#### [Ausgangstext]

◇ ◇ ◇

Strom produzieren wir schon jetzt phasenweise viel zu viel. Um überschüssige Energie aus Wind- und Sonnenkraft speichern zu können, wäre Wasserstoff ein idealer Energieträger. In einem Kilogramm H2 lassen sich beispielsweise 33,33 Kilowattstunden Strom speichern. Dieses eine Kilogramm reicht, um den durchschnittlichen Stromverbrauch eines Einfamilienhauses für etwa fünf Tage zu decken. Ein Brennstoffzellenauto wie der Toyota Mirai fährt mit der gleichen Menge Strom rund 100 Kilometer weit.
Was ist eine Wasserstoff-Brennstoffzelle?
In einer Brennstoffzelle (englisch: Fuel Cell) wird aus Wasserstoff über eine chemische Reaktion Strom erzeugt. Dabei entsteht als Nebenprodukt Wasser. Denn es handelt sich quasi um eine rückwärtige Elektrolyse – aus Luft und Wasserstoff werden also wieder Strom und Wasser gemacht. Brennstoffzellen sind daher eigentlich Generatoren. In manchen Ländern wie Dänemark gibt es bereits gewaltige Anlagen, die ganze Stadtteile mit Strom aus grünem Wasserstoff versorgen können.
Grüner Wasserstoff entsteht aus regenerativen Energien – im besten Fall aus überschüssiger Solar- oder Windenergie. Wasserstoff kann viel Energie über lange Zeiträume speichern. Theoretisch ließen sich mit ihm also sogenannte Dunkelflauten (kein Sonnenschein, kein Wind) oder saisonale Versorgungsengpässe überbrücken.
Was sind die Vorteile der Brennstoffzelle?
Im Vergleich zum Wasserstoff-Verbrenner arbeiten die Brennstoffzellen mit einem wesentlich höheren Wirkungsgrad – sie können die im H2 gespeicherte Energie also besser nutzen. Je nach Technik liegt der Fuel-Cell-Wirkungsgrad bei etwa 60 Prozent, der von Wasserstoff-Verbrennern bei rund 40 Prozent. Mit der gleichen Menge Wasserstoff an Bord kann ein Brennstoffzellen-Auto also 20 Prozent weiter fahren als ein Verbrenner.
Weil die umgekehrte Elektrolyse ein sehr sauberer Prozess ist, bei dem tatsächlich nur Wärme, Strom und Wasser entsteht, gelten Autos mit Brennstoffzelle als emissionsfreie Fahrzeuge. Die meisten FCEVs (Fuel-Cell-Electric-Vehicle) verfügen lediglich über einen kleinen Auffang-Tank fürs Wasser, der per Knopfdruck geleert werden kann. Weil Brennstoffzellen-Fahrzeuge technisch gesehen Elektroautos sind, können sie die Effizienz im Antrieb (inklusive Rekuperation) weiter steigern. Verbrenner hingegen sind wie Benziner oder Diesel auf Getriebe angewiesen.

◇ ◇ ◇

#### [Gegebene Angaben]
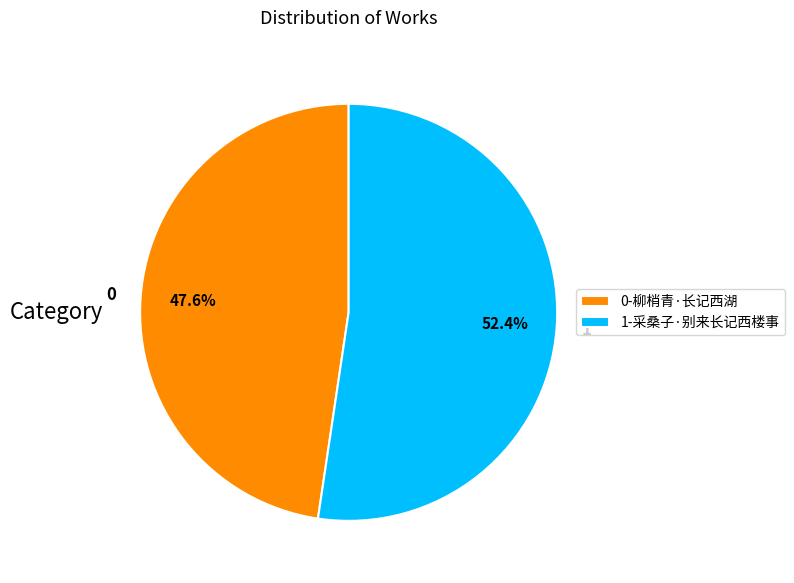

Rank the categories by value from lowest to highest.

0-柳梢青·长记西湖, 1-采桑子·别来长记西楼事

◇ ◇ ◇

#### [Aufgabenliste]
A: Schreib aus dem Text über Brennstoffzellen Wort für Wort ab, angefangen bei „Im Vergleich zum“ und weiter bis einschließlich „als ein Verbrenner.“.
B: Nenne alle Prozentangaben, die im Text über Brennstoffzellen vorkommen.
Die Zeilen brauchst du hier nicht.

#### [Geordnete Antworten]
A:
Im Vergleich zum Wasserstoff-Verbrenner arbeiten die Brennstoffzellen mit einem wesentlich höheren Wirkungsgrad – sie können die im H2 gespeicherte Energie also besser nutzen. Je nach Technik liegt der Fuel-Cell-Wirkungsgrad bei etwa 60 Prozent, der von Wasserstoff-Verbrennern bei rund 40 Prozent. Mit der gleichen Menge Wasserstoff an Bord kann ein Brennstoffzellen-Auto also 20 Prozent weiter fahren als ein Verbrenner.

B:
- 60 Prozent
- 40 Prozent
- 20 Prozent